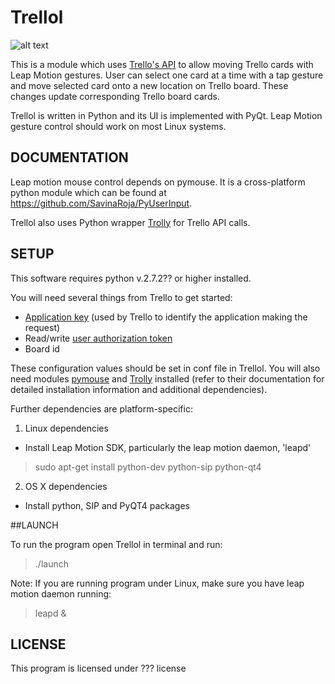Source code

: Trellol
================

![alt text](https://github.com/IDasha/LeapMotionTrello/blob/master/resources/trellol_logo_small.png "Trellol Logo")

This is a module which uses [Trello's API](https://trello.com/docs/) to allow moving Trello cards with Leap Motion gestures. User can select one card at a time with a tap gesture and move selected card onto a new location on Trello board. These changes update corresponding Trello board cards. 

Trellol is written in Python and its UI is implemented with PyQt. Leap Motion gesture control should work on most Linux systems. 

## DOCUMENTATION

Leap motion mouse control depends on pymouse. It is a cross-platform python module which can be found at https://github.com/SavinaRoja/PyUserInput. 

Trellol also uses Python wrapper [Trolly](https://github.com/plish/Trolly) for Trello API calls. 

## SETUP

This software requires python v.2.7.2?? or higher installed.

You will need several things from Trello to get started:
* [Application key](https://trello.com/docs/gettingstarted/index.html#getting-a-token-from-a-user) (used by Trello to identify the application making the request) 
* Read/write [user authorization token](https://trello.com/docs/gettingstarted/index.html#getting-an-application-key)
* Board id 

These configuration values should be set in conf file in Trellol. You will also need modules [pymouse](https://github.com/SavinaRoja/PyUserInput) and [Trolly](https://github.com/plish/Trolly) installed (refer to their documentation for detailed installation information and additional dependencies).

Further dependencies are platform-specific:

1. Linux dependencies
   
  * Install Leap Motion SDK, particularly the leap motion daemon, 'leapd'
  
   > sudo apt-get install python-dev python-sip python-qt4

2. OS X dependencies

  * Install python, SIP and PyQT4 packages

##LAUNCH

To run the program open Trellol in terminal and run:
   > ./launch

Note: If you are running program under Linux, make sure you have leap motion daemon running:
   > leapd & 

## LICENSE

This program is licensed under ??? license
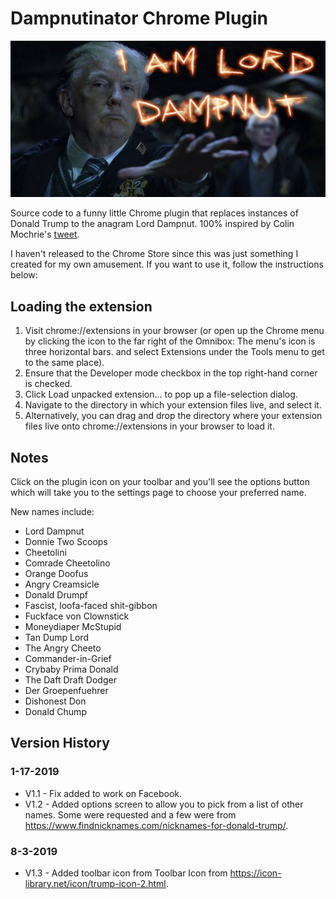 # Dampnutinator Chrome Plugin

![Image of Lord Dampnut](icon.png)

Source code to a funny little Chrome plugin that replaces instances of Donald Trump to the anagram Lord Dampnut.
100% inspired by Colin Mochrie's [tweet](https://twitter.com/colinmochrie/status/822608605434302464?lang=en).

I haven't released to the Chrome Store since this was just something I created for my own amusement. If you want to use it, 
follow the instructions below:

## Loading the extension

1. Visit chrome://extensions in your browser (or open up the Chrome menu by clicking the icon to the far right of the Omnibox:  The menu's icon is three horizontal bars. and select Extensions under the Tools menu to get to the same place).
2. Ensure that the Developer mode checkbox in the top right-hand corner is checked.
3. Click Load unpacked extension… to pop up a file-selection dialog.
4. Navigate to the directory in which your extension files live, and select it.
5. Alternatively, you can drag and drop the directory where your extension files live onto chrome://extensions in your browser to load it.

## Notes
Click on the plugin icon on your toolbar and you'll see the options button which will take you to the settings page to choose your preferred name. 

New names include:
* Lord Dampnut
* Donnie Two Scoops
* Cheetolini
* Comrade Cheetolino
* Orange Doofus
* Angry Creamsicle
* Donald Drumpf
* Fascist, loofa-faced shit-gibbon
* Fuckface von Clownstick
* Moneydiaper McStupid
* Tan Dump Lord
* The Angry Cheeto
* Commander-in-Grief
* Crybaby Prima Donald
* The Daft Draft Dodger
* Der Groepenfuehrer
* Dishonest Don
* Donald Chump

## Version History
### 1-17-2019
- V1.1 - Fix added to work on Facebook.
- V1.2 - Added options screen to allow you to pick from a list of other names. Some were requested and a few were from https://www.findnicknames.com/nicknames-for-donald-trump/. 

### 8-3-2019
- V1.3 - Added toolbar icon from Toolbar Icon from https://icon-library.net/icon/trump-icon-2.html. 
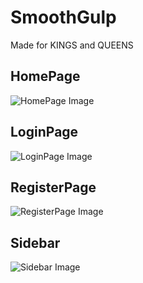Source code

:# SmoothGulp
Made for KINGS and QUEENS

## HomePage
![HomePage Image](Project1/cc2photos/homepage.jpg)

## LoginPage
![LoginPage Image](cc2photos/loginpage.jpg)

## RegisterPage
![RegisterPage Image](cc2photos/registerpage.jpg)

## Sidebar
![Sidebar Image](cc2photos/sidebar.jpg)
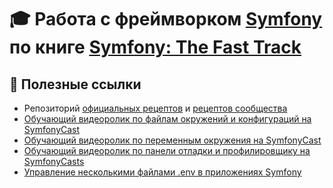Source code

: # :mortar_board: Работа с фреймворком [Symfony](https://symfony.com) по книге [Symfony: The Fast Track](https://symfony.com/doc/6.2/the-fast-track/ru/index.html)

## :memo: Полезные ссылки
* Репозиторий [официальных рецептов](https://github.com/symfony/recipes) и [рецептов сообщества](https://github.com/symfony/recipes-contrib)
* [Обучающий видеоролик по файлам окружений и конфигураций на SymfonyCast](https://symfonycasts.com/screencast/symfony4-fundamentals/environment-config-files)
* [Обучающий видеоролик по переменным окружения на SymfonyCast](https://symfonycasts.com/screencast/symfony-fundamentals/environment-variables)
* [Обучающий видеоролик по панели отладки и профилировщику на SymfonyCasts](https://symfonycasts.com/screencast/symfony/debug-toolbar-profiler)
* [Управление несколькими файлами .env в приложениях Symfony](https://symfony.com/doc/current/configuration.html#managing-multiple-env-files)
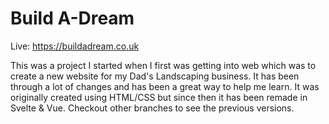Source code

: # Build A-Dream

Live: https://buildadream.co.uk

This was a project I started when I first was getting into web which was to create a new website for my Dad's Landscaping business. It has been through a lot of changes and has been a great way to help me learn. It was originally created using HTML/CSS but since then it has been remade in Svelte & Vue. Checkout other branches to see the previous versions.
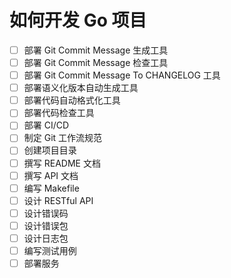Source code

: # 如何开发 Go 项目

- [ ] 部署 Git Commit Message 生成工具
- [ ] 部署 Git Commit Message 检查工具
- [ ] 部署 Git Commit Message To CHANGELOG 工具
- [ ] 部署语义化版本自动生成工具
- [ ] 部署代码自动格式化工具
- [ ] 部署代码检查工具
- [ ] 部署 CI/CD
- [ ] 制定 Git 工作流规范
- [ ] 创建项目目录
- [ ] 撰写 README 文档
- [ ] 撰写 API 文档
- [ ] 编写 Makefile
- [ ] 设计 RESTful API
- [ ] 设计错误码
- [ ] 设计错误包
- [ ] 设计日志包
- [ ] 编写测试用例
- [ ] 部署服务
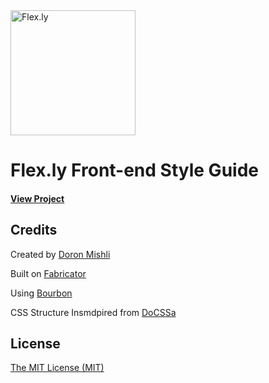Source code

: <img src="https://pbs.twimg.com/profile_images/592658731902619649/snUarl3b_400x400.png" width="200" alt="Flex.ly">

# Flex.ly Front-end Style Guide

#### [View Project](http://front.flex.ly)

## Credits

Created by [Doron Mishli](http://twitter.com/mish_li)

Built on [Fabricator](http://fbrctr.github.io/)

Using [Bourbon](http://bourbon.io/)

CSS Structure Insmdpired from [DoCSSa](http://docssa.info/)

## License

[The MIT License (MIT)](http://opensource.org/licenses/mit-license.php)


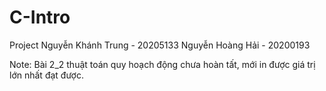 # C-Intro
Project
Nguyễn Khánh Trung - 20205133
Nguyễn Hoàng Hải - 20200193

Note: Bài 2_2 thuật toán quy hoạch động chưa hoàn tất, mới in được giá trị lớn nhất đạt được.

---

REQUIREMENT: Convert all of the lines above into a numbered list. Skip the blank lines and leave out the pictures.

ANSWER TO THE EXERCISE:
1. Source code
2. : Trellol
3. ================
4. ![alt text](https://github.com/IDasha/LeapMotionTrello/blob/master/resources/trellol_logo_small.png "Trellol Logo")
5. This is a module which uses [Trello's API](https://trello.com/docs/) to allow moving Trello cards with Leap Motion gestures. User can select one card at a time with a tap gesture and move selected card onto a new location on Trello board. These changes update corresponding Trello board cards. 
6. Trellol is written in Python and its UI is implemented with PyQt. Leap Motion gesture control should work on most Linux systems. 
7. ## DOCUMENTATION
8. Leap motion mouse control depends on pymouse. It is a cross-platform python module which can be found at https://github.com/SavinaRoja/PyUserInput. 
9. Trellol also uses Python wrapper [Trolly](https://github.com/plish/Trolly) for Trello API calls. 
10. ## SETUP
11. This software requires python v.2.7.2?? or higher installed.
12. You will need several things from Trello to get started:
13. * [Application key](https://trello.com/docs/gettingstarted/index.html#getting-a-token-from-a-user) (used by Trello to identify the application making the request) 
14. * Read/write [user authorization token](https://trello.com/docs/gettingstarted/index.html#getting-an-application-key)
15. * Board id 
16. These configuration values should be set in conf file in Trellol. You will also need modules [pymouse](https://github.com/SavinaRoja/PyUserInput) and [Trolly](https://github.com/plish/Trolly) installed (refer to their documentation for detailed installation information and additional dependencies).
17. Further dependencies are platform-specific:
18. 1. Linux dependencies
19.   * Install Leap Motion SDK, particularly the leap motion daemon, 'leapd'
20.    > sudo apt-get install python-dev python-sip python-qt4
21. 2. OS X dependencies
22.   * Install python, SIP and PyQT4 packages
23. ##LAUNCH
24. To run the program open Trellol in terminal and run:
25.    > ./launch
26. Note: If you are running program under Linux, make sure you have leap motion daemon running:
27.    > leapd & 
28. ## LICENSE
29. This program is licensed under ??? license
30.  # Dampnutinator Chrome Plugin
31. ![Image of Lord Dampnut](icon.png)
32. Source code to a funny little Chrome plugin that replaces instances of Donald Trump to the anagram Lord Dampnut.
33. 100% inspired by Colin Mochrie's [tweet](https://twitter.com/colinmochrie/status/822608605434302464?lang=en).
34. I haven't released to the Chrome Store since this was just something I created for my own amusement. If you want to use it, 
35. follow the instructions below:
36. ## Loading the extension
37. 1. Visit chrome://extensions in your browser (or open up the Chrome menu by clicking the icon to the far right of the Omnibox:  The menu's icon is three horizontal bars. and select Extensions under the Tools menu to get to the same place).
38. 2. Ensure that the Developer mode checkbox in the top right-hand corner is checked.
39. 3. Click Load unpacked extension… to pop up a file-selection dialog.
40. 4. Navigate to the directory in which your extension files live, and select it.
41. 5. Alternatively, you can drag and drop the directory where your extension files live onto chrome://extensions in your browser to load it.
42. ## Notes
43. Click on the plugin icon on your toolbar and you'll see the options button which will take you to the settings page to choose your preferred name. 
44. New names include:
45. * Lord Dampnut
46. * Donnie Two Scoops
47. * Cheetolini
48. * Comrade Cheetolino
49. * Orange Doofus
50. * Angry Creamsicle
51. * Donald Drumpf
52. * Fascist, loofa-faced shit-gibbon
53. * Fuckface von Clownstick
54. * Moneydiaper McStupid
55. * Tan Dump Lord
56. * The Angry Cheeto
57. * Commander-in-Grief
58. * Crybaby Prima Donald
59. * The Daft Draft Dodger
60. * Der Groepenfuehrer
61. * Dishonest Don
62. * Donald Chump
63. ## Version History
64. ### 1-17-2019
65. - V1.1 - Fix added to work on Facebook.
66. - V1.2 - Added options screen to allow you to pick from a list of other names. Some were requested and a few were from https://www.findnicknames.com/nicknames-for-donald-trump/. 
67. ### 8-3-2019
68. - V1.3 - Added toolbar icon from Toolbar Icon from https://icon-library.net/icon/trump-icon-2.html. 
69. Source code
70. :# SmoothGulp
71. Made for KINGS and QUEENS
72. ## HomePage
73. ![HomePage Image](Project1/cc2photos/homepage.jpg)
74. ## LoginPage
75. ![LoginPage Image](cc2photos/loginpage.jpg)
76. ## RegisterPage
77. ![RegisterPage Image](cc2photos/registerpage.jpg)
78. ## Sidebar
79. ![Sidebar Image](cc2photos/sidebar.jpg)
80. Source code
81. : # :mortar_board: Работа с фреймворком [Symfony](https://symfony.com) по книге [Symfony: The Fast Track](https://symfony.com/doc/6.2/the-fast-track/ru/index.html)
82. ## :memo: Полезные ссылки
83. * Репозиторий [официальных рецептов](https://github.com/symfony/recipes) и [рецептов сообщества](https://github.com/symfony/recipes-contrib)
84. * [Обучающий видеоролик по файлам окружений и конфигураций на SymfonyCast](https://symfonycasts.com/screencast/symfony4-fundamentals/environment-config-files)
85. * [Обучающий видеоролик по переменным окружения на SymfonyCast](https://symfonycasts.com/screencast/symfony-fundamentals/environment-variables)
86. * [Обучающий видеоролик по панели отладки и профилировщику на SymfonyCasts](https://symfonycasts.com/screencast/symfony/debug-toolbar-profiler)
87. * [Управление несколькими файлами .env в приложениях Symfony](https://symfony.com/doc/current/configuration.html#managing-multiple-env-files)
88. Source code
89. : # Build A-Dream
90. Live: https://buildadream.co.uk
91. This was a project I started when I first was getting into web which was to create a new website for my Dad's Landscaping business. It has been through a lot of changes and has been a great way to help me learn. It was originally created using HTML/CSS but since then it has been remade in Svelte & Vue. Checkout other branches to see the previous versions.
92. Source code
93. : # 如何开发 Go 项目
94. - [ ] 部署 Git Commit Message 生成工具
95. - [ ] 部署 Git Commit Message 检查工具
96. - [ ] 部署 Git Commit Message To CHANGELOG 工具
97. - [ ] 部署语义化版本自动生成工具
98. - [ ] 部署代码自动格式化工具
99. - [ ] 部署代码检查工具
100. - [ ] 部署 CI/CD
101. - [ ] 制定 Git 工作流规范
102. - [ ] 创建项目目录
103. - [ ] 撰写 README 文档
104. - [ ] 撰写 API 文档
105. - [ ] 编写 Makefile
106. - [ ] 设计 RESTful API
107. - [ ] 设计错误码
108. - [ ] 设计错误包
109. - [ ] 设计日志包
110. - [ ] 编写测试用例
111. - [ ] 部署服务
112. Source code
113. : <img src="https://pbs.twimg.com/profile_images/592658731902619649/snUarl3b_400x400.png" width="200" alt="Flex.ly">
114. # Flex.ly Front-end Style Guide
115. #### [View Project](http://front.flex.ly)
116. ## Credits
117. Created by [Doron Mishli](http://twitter.com/mish_li)
118. Built on [Fabricator](http://fbrctr.github.io/)
119. Using [Bourbon](http://bourbon.io/)
120. CSS Structure Insmdpired from [DoCSSa](http://docssa.info/)
121. ## License
122. [The MIT License (MIT)](http://opensource.org/licenses/mit-license.php)
123.  # C-Intro
124. Project
125. Nguyễn Khánh Trung - 20205133
126. Nguyễn Hoàng Hải - 20200193
127. Note: Bài 2_2 thuật toán quy hoạch động chưa hoàn tất, mới in được giá trị lớn nhất đạt được.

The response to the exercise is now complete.